恋華宮廷記〜堅物皇子は幼妻を寵愛する〜
しかし、呼子を吹けたのだから生きているはずだ。鳴鈴はすぐさま、彼の元に駆け寄った。
「飛龍さま、私です。鳴鈴です」
彼の頬を叩くと、閉じられていたまぶたが微かに動いた。
ゆっくりと開く瞳を縁どる長いまつ毛が、彼の頬に影をつくる。
「やっと見つけました」
まばたきする飛龍の頬に、鳴鈴の大きな目から零れた涙が落ちる。
「鳴鈴……本物か?」
乾いた唇から掠れた声が聞こえた。

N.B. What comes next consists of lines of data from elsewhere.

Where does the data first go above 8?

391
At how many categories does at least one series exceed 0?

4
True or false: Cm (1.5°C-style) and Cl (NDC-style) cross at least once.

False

鳴鈴は必死で首を縦に振る。
「今度は男装か……意外に可愛いな」
弱弱しく差し出された飛龍の手を握り、濡れた頬に当てる。手のひらの温かさを感じ、余計に涙が溢れた。
「笛の音が……聞こえた」
わずかに開いた瞳が微笑む。
「お前はいつも、俺を助けてくれる……」
「何をおっしゃっているのです。私こそ、飛龍さまに助けてもらってばかりで」
「そんなことはない。俺はいつも、お前に……救われて、いる」
息が苦しいのか、途切れ途切れになる声が不意に心配になる。
「もう話さないで。帰りましょう、飛龍さま」
髪を撫でると、飛龍はうなずいてまぶたを閉じた。目を開けていることすらままならないくらい、消耗しているようだ。